Quote every line below exactly and skip any picture.

─── DATASET EXCERPT ───

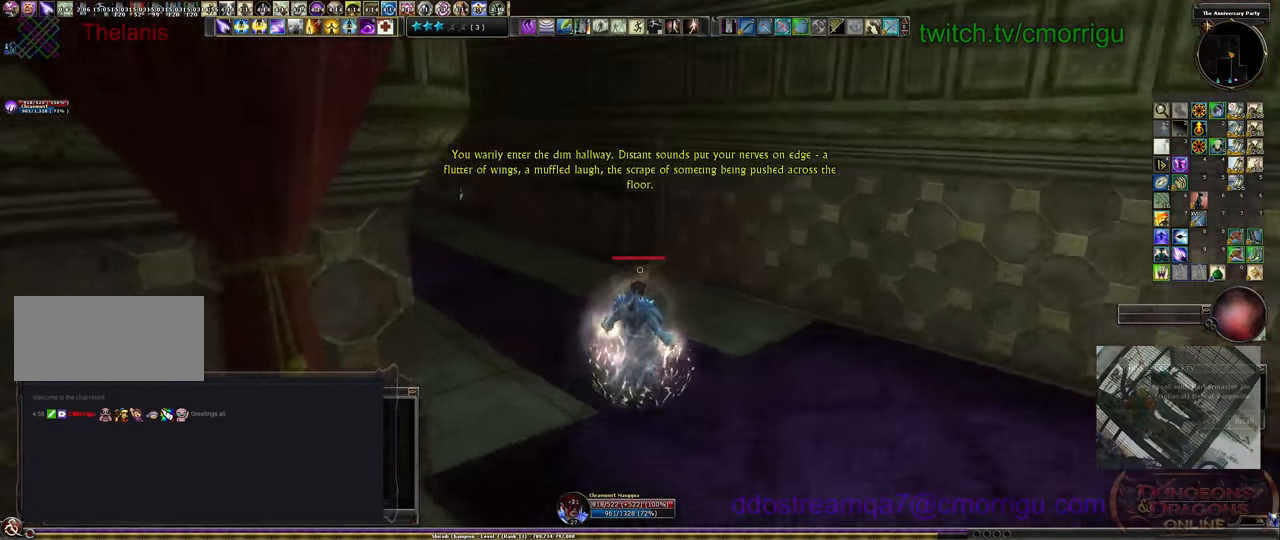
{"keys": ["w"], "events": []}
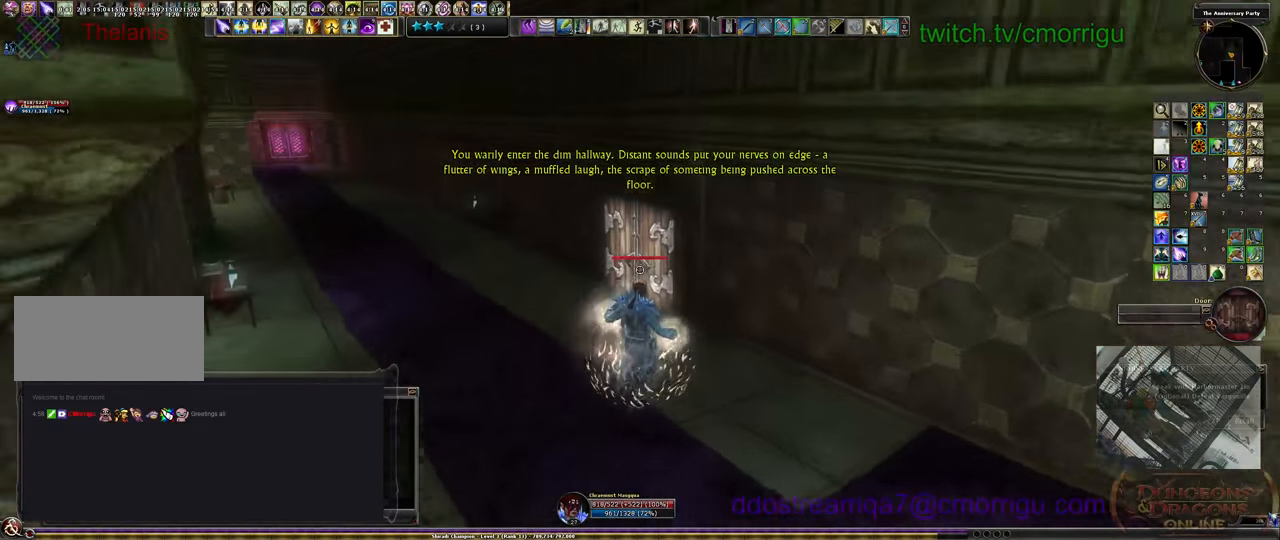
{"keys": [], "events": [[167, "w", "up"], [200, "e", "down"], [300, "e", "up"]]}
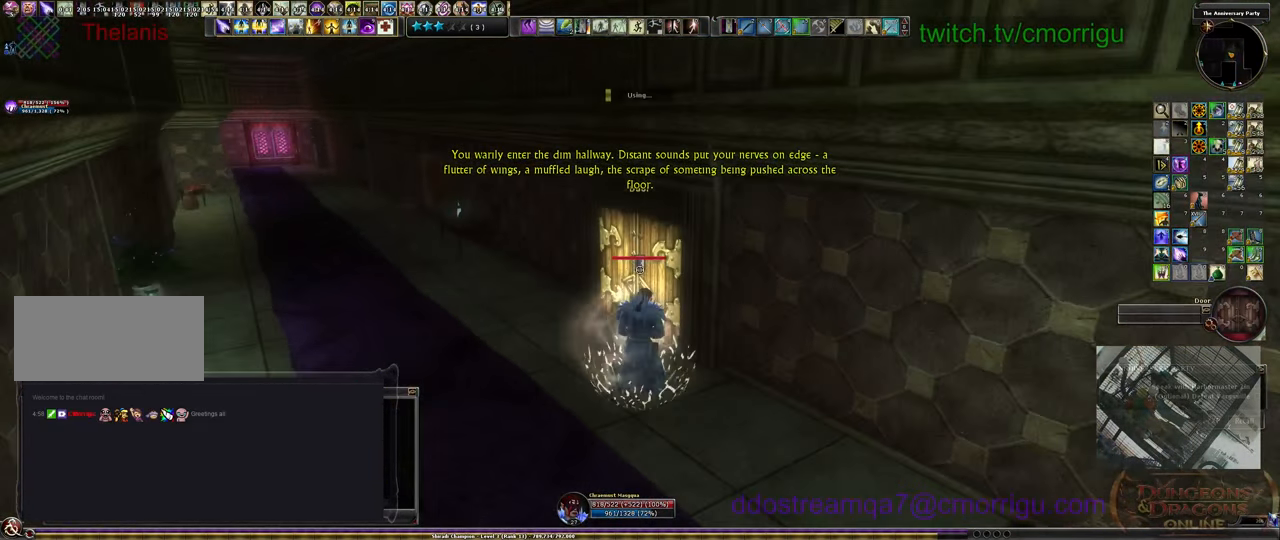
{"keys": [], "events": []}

───

WRITTEN ANSWER:
{"keys": ["w"], "events": []}
{"keys": [], "events": [[167, "w", "up"], [200, "e", "down"], [300, "e", "up"]]}
{"keys": [], "events": []}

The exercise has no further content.